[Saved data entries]
+ + + + + + +
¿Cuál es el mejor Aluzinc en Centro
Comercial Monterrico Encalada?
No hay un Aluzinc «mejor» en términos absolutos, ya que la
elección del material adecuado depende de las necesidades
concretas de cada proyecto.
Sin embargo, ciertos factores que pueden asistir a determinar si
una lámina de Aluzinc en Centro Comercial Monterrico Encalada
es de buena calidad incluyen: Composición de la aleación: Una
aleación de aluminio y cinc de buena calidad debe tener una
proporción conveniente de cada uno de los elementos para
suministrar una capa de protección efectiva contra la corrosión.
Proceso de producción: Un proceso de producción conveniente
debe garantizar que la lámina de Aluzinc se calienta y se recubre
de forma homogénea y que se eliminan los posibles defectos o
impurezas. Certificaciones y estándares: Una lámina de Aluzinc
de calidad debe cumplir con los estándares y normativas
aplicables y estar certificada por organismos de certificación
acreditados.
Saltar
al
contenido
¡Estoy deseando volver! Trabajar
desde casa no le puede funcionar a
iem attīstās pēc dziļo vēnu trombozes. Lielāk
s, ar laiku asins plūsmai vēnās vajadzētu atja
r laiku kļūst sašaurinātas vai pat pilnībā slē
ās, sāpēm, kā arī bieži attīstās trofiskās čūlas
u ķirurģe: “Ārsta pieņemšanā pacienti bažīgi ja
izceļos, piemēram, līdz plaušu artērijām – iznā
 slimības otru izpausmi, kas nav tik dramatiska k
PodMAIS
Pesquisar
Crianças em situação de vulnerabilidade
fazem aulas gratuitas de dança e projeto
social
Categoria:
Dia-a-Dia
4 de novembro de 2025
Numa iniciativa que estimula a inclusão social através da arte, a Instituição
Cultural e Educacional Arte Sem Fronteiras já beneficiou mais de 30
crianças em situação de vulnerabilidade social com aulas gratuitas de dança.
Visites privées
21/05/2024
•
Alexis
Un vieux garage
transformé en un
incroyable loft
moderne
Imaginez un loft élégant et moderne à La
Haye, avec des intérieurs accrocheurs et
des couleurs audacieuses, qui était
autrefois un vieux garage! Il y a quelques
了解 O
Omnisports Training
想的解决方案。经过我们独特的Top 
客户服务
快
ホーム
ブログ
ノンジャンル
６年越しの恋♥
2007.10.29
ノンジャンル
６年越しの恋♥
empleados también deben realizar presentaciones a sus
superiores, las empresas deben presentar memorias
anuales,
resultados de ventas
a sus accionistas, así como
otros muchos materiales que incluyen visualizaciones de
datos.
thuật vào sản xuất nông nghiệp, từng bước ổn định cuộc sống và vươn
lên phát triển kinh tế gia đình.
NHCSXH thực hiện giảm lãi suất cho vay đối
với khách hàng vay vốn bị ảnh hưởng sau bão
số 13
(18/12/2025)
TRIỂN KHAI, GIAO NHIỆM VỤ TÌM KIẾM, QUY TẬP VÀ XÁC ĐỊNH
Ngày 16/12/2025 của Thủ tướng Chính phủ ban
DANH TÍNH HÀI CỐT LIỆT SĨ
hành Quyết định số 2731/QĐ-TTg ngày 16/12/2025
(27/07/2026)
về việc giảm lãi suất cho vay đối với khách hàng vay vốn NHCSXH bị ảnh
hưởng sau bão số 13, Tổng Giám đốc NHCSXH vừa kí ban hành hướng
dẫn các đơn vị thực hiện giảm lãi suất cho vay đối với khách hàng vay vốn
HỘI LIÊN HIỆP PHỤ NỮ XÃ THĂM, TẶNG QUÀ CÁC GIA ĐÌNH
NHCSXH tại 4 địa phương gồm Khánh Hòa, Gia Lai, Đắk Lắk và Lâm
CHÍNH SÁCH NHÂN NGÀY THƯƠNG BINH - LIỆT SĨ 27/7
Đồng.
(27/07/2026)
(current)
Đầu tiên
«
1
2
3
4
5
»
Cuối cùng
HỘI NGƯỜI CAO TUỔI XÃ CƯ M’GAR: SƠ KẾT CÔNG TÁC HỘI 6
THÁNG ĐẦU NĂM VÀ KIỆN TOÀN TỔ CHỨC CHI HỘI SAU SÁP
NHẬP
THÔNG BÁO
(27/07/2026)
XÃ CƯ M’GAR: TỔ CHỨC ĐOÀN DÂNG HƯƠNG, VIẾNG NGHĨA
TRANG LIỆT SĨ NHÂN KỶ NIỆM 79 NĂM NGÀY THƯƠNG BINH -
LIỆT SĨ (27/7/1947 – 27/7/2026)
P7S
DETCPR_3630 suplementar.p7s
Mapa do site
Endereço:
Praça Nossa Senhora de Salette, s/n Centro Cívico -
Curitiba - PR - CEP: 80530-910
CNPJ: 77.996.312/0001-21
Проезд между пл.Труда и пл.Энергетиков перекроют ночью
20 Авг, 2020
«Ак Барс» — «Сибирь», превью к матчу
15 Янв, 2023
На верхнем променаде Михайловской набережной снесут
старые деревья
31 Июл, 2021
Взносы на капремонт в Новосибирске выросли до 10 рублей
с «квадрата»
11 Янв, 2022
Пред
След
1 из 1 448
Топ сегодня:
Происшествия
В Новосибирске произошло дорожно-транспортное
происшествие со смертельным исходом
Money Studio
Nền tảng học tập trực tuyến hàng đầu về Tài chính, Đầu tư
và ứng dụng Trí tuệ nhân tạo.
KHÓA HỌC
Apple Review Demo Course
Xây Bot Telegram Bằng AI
+ + + + + + +
**What needs to be done:** Please set down every line of the data above word for word, with nothing added, dropped, or changed.

**Task result:**
¿Cuál es el mejor Aluzinc en Centro
Comercial Monterrico Encalada?
No hay un Aluzinc «mejor» en términos absolutos, ya que la
elección del material adecuado depende de las necesidades
concretas de cada proyecto.
Sin embargo, ciertos factores que pueden asistir a determinar si
una lámina de Aluzinc en Centro Comercial Monterrico Encalada
es de buena calidad incluyen: Composición de la aleación: Una
aleación de aluminio y cinc de buena calidad debe tener una
proporción conveniente de cada uno de los elementos para
suministrar una capa de protección efectiva contra la corrosión.
Proceso de producción: Un proceso de producción conveniente
debe garantizar que la lámina de Aluzinc se calienta y se recubre
de forma homogénea y que se eliminan los posibles defectos o
impurezas. Certificaciones y estándares: Una lámina de Aluzinc
de calidad debe cumplir con los estándares y normativas
aplicables y estar certificada por organismos de certificación
acreditados.
Saltar
al
contenido
¡Estoy deseando volver! Trabajar
desde casa no le puede funcionar a
iem attīstās pēc dziļo vēnu trombozes. Lielāk
s, ar laiku asins plūsmai vēnās vajadzētu atja
r laiku kļūst sašaurinātas vai pat pilnībā slē
ās, sāpēm, kā arī bieži attīstās trofiskās čūlas
u ķirurģe: “Ārsta pieņemšanā pacienti bažīgi ja
izceļos, piemēram, līdz plaušu artērijām – iznā
 slimības otru izpausmi, kas nav tik dramatiska k
PodMAIS
Pesquisar
Crianças em situação de vulnerabilidade
fazem aulas gratuitas de dança e projeto
social
Categoria:
Dia-a-Dia
4 de novembro de 2025
Numa iniciativa que estimula a inclusão social através da arte, a Instituição
Cultural e Educacional Arte Sem Fronteiras já beneficiou mais de 30
crianças em situação de vulnerabilidade social com aulas gratuitas de dança.
Visites privées
21/05/2024
•
Alexis
Un vieux garage
transformé en un
incroyable loft
moderne
Imaginez un loft élégant et moderne à La
Haye, avec des intérieurs accrocheurs et
des couleurs audacieuses, qui était
autrefois un vieux garage! Il y a quelques
了解 O
Omnisports Training
想的解决方案。经过我们独特的Top 
客户服务
快
ホーム
ブログ
ノンジャンル
６年越しの恋♥
2007.10.29
ノンジャンル
６年越しの恋♥
empleados también deben realizar presentaciones a sus
superiores, las empresas deben presentar memorias
anuales,
resultados de ventas
a sus accionistas, así como
otros muchos materiales que incluyen visualizaciones de
datos.
thuật vào sản xuất nông nghiệp, từng bước ổn định cuộc sống và vươn
lên phát triển kinh tế gia đình.
NHCSXH thực hiện giảm lãi suất cho vay đối
với khách hàng vay vốn bị ảnh hưởng sau bão
số 13
(18/12/2025)
TRIỂN KHAI, GIAO NHIỆM VỤ TÌM KIẾM, QUY TẬP VÀ XÁC ĐỊNH
Ngày 16/12/2025 của Thủ tướng Chính phủ ban
DANH TÍNH HÀI CỐT LIỆT SĨ
hành Quyết định số 2731/QĐ-TTg ngày 16/12/2025
(27/07/2026)
về việc giảm lãi suất cho vay đối với khách hàng vay vốn NHCSXH bị ảnh
hưởng sau bão số 13, Tổng Giám đốc NHCSXH vừa kí ban hành hướng
dẫn các đơn vị thực hiện giảm lãi suất cho vay đối với khách hàng vay vốn
HỘI LIÊN HIỆP PHỤ NỮ XÃ THĂM, TẶNG QUÀ CÁC GIA ĐÌNH
NHCSXH tại 4 địa phương gồm Khánh Hòa, Gia Lai, Đắk Lắk và Lâm
CHÍNH SÁCH NHÂN NGÀY THƯƠNG BINH - LIỆT SĨ 27/7
Đồng.
(27/07/2026)
(current)
Đầu tiên
«
1
2
3
4
5
»
Cuối cùng
HỘI NGƯỜI CAO TUỔI XÃ CƯ M’GAR: SƠ KẾT CÔNG TÁC HỘI 6
THÁNG ĐẦU NĂM VÀ KIỆN TOÀN TỔ CHỨC CHI HỘI SAU SÁP
NHẬP
THÔNG BÁO
(27/07/2026)
XÃ CƯ M’GAR: TỔ CHỨC ĐOÀN DÂNG HƯƠNG, VIẾNG NGHĨA
TRANG LIỆT SĨ NHÂN KỶ NIỆM 79 NĂM NGÀY THƯƠNG BINH -
LIỆT SĨ (27/7/1947 – 27/7/2026)
P7S
DETCPR_3630 suplementar.p7s
Mapa do site
Endereço:
Praça Nossa Senhora de Salette, s/n Centro Cívico -
Curitiba - PR - CEP: 80530-910
CNPJ: 77.996.312/0001-21
Проезд между пл.Труда и пл.Энергетиков перекроют ночью
20 Авг, 2020
«Ак Барс» — «Сибирь», превью к матчу
15 Янв, 2023
На верхнем променаде Михайловской набережной снесут
старые деревья
31 Июл, 2021
Взносы на капремонт в Новосибирске выросли до 10 рублей
с «квадрата»
11 Янв, 2022
Пред
След
1 из 1 448
Топ сегодня:
Происшествия
В Новосибирске произошло дорожно-транспортное
происшествие со смертельным исходом
Money Studio
Nền tảng học tập trực tuyến hàng đầu về Tài chính, Đầu tư
và ứng dụng Trí tuệ nhân tạo.
KHÓA HỌC
Apple Review Demo Course
Xây Bot Telegram Bằng AI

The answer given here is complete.